For the best practice though, write your own songs in that bpm range you're practicing down picking in and include riffs that are all down picked. 
That way you get your own product out of it, that will probably sound killer... because it's all down picked, and you get your practice haha.


----------



## gnoll (Apr 11, 2016)

ZeroTolerance94 said:


> Through Eyes of Glass





I'd like to see someone downpick that, heh....


----------



## ZeroTolerance94 (Apr 11, 2016)

gnoll said:


> I'd like to see someone downpick that, heh....





If they can do it, so can you.


----------



## gnoll (Apr 12, 2016)

ZeroTolerance94 said:


> If they can do it, so can you.



But they don't?

Looking closely, it seems to me like Craig possibly plays d-d-u-d-d-u-d-d-u at times and alt picks the rest, while Glen seems to alt pick pretty much all I can see.

They're great players no doubt but I think downpicking at that speed is impossible.


----------



## j3ps3 (Apr 12, 2016)

I use this songs to warm up my picking hand. Lots of gallop picking and whenever it's possible, I use downstrokes.

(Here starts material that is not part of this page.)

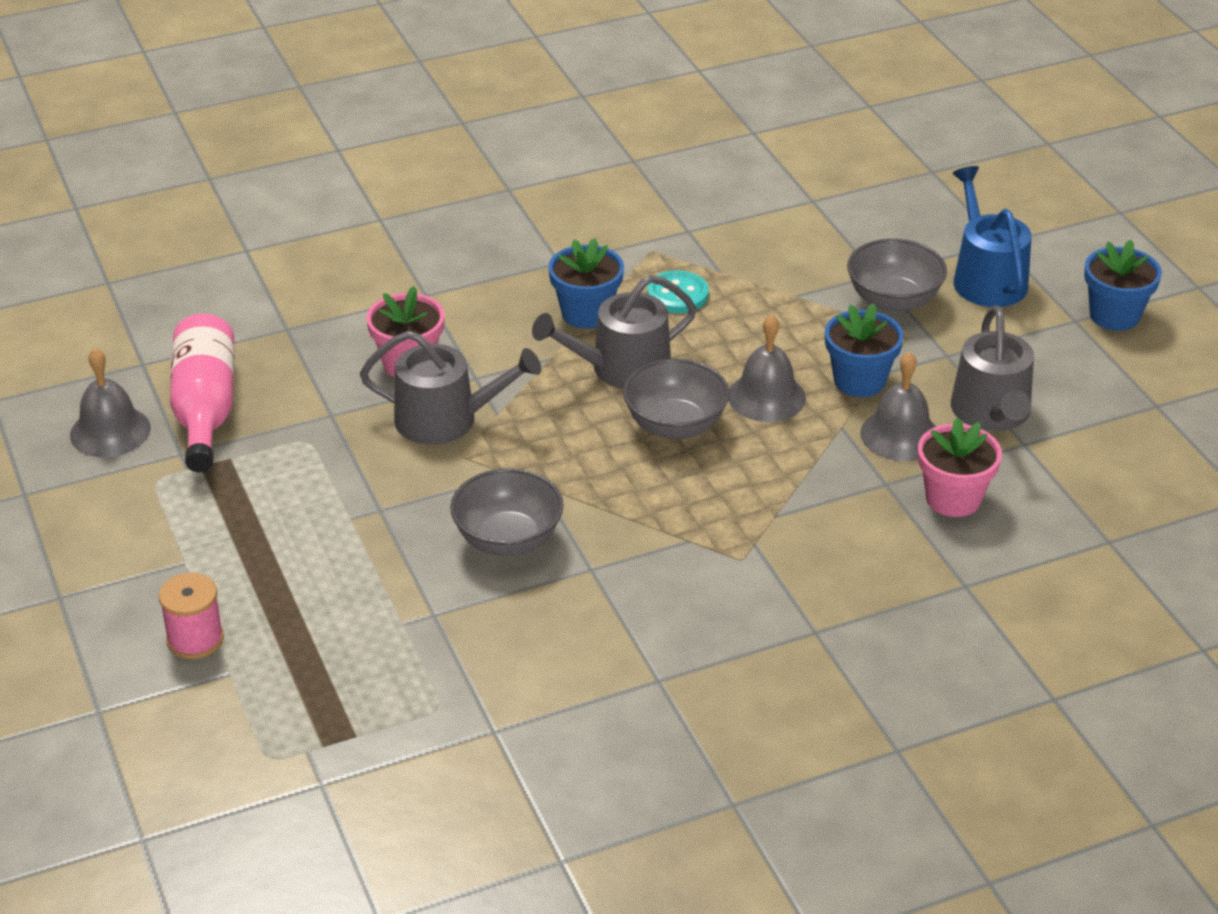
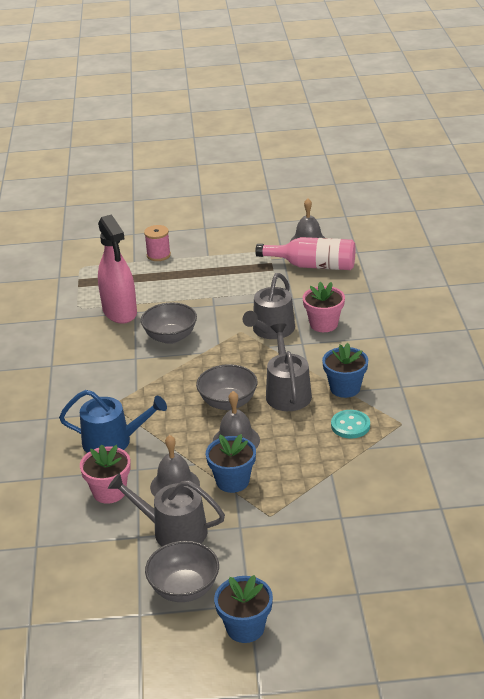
camera: 110 degrees right, 5 degrees down
grey bowl [847,239,947,313] -> grey bowl moved to [145,541,219,602]
blue watering can [953,166,1031,307] -> blue watering can moved to [59,390,167,453]
none -> pink spray bottle [98,214,137,324]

It took me a couple of years to get this one right, but it was a great way to practice downstrokes.


----------



## Rizzo (Apr 12, 2016)

^^^
That's a tight picking hand!
What tuning is the song you played in?

Btw, Medeia is the band in which the youtuber and vocalist "Finowa" is in, right?


----------



## pkgitar (Apr 12, 2016)

Not thrash, but it seems well covered already.


----------



## Rizzo (Apr 12, 2016)

The fun thing is Browne himself said about his technique "I just learnt the entire Metallica discography and forced myself to always downpick".
So yeah...full circle


----------



## j3ps3 (Apr 13, 2016)

Rizzo said:


> ^^^
> That's a tight picking hand!
> What tuning is the song you played in?



Ceremonial is in C standard. The one I played, The Unseen, is in Bb standard.



Rizzo said:


> Btw, Medeia is the band in which the youtuber and vocalist "Finowa" is in, right?



Yeah, same band


----------



## ryane24 (Apr 27, 2016)

Any of you ever play Back Burner by August Burns Red? I learned that song years ago and still can only get all the way through it like 1 out of every 10 times I play it because of the down picking parts. I looked on youtube and people alternate pick everything, I don't know how they do that...


----------



## Mathemagician (Apr 27, 2016)

I want to learn a song completely down picked just to say I can. But then I go "naaaahh".


----------



## ftr (Apr 29, 2016)

Downpicking and clean tight rhythm playing is something that always interested me and is something i have always practiced a lot. I thought by now i would be able to play a lot of the songs downpicking full speed by now. i have been playing close to 8 years and have been working really hard on my rhythm for pretty much 5 years. i always find myself going ''alright, a year from now i should be able to play this full speed''. This does happen with some songs, but the songs that are downpicked i have trouble playing comfortably at full speed. for example, master of puppets and creeping death, i have been practicing those for a year now with the goal of being able to play them full speed down picking but i am still stuck at 90%. maybe i am at a plateau because of the way i hold my pick? i kind of stopped practicing down picking to focus on tremolo picking which i found i couldn't play some parts full speed well i.e. parts of death songs, emperor, but i have improved that aspect of my rhythm playing. and i i took a break from rhythm to focus on my lead. i thought taking a break and focusing on my lead would give some time for my rhythm playing muscle memory to improve but it didn't improve much. I am focusing back on my rhythm playing. practicing how i have always practiced, by playing clean as .... at a comfortable and increasing the speed slowly.


----------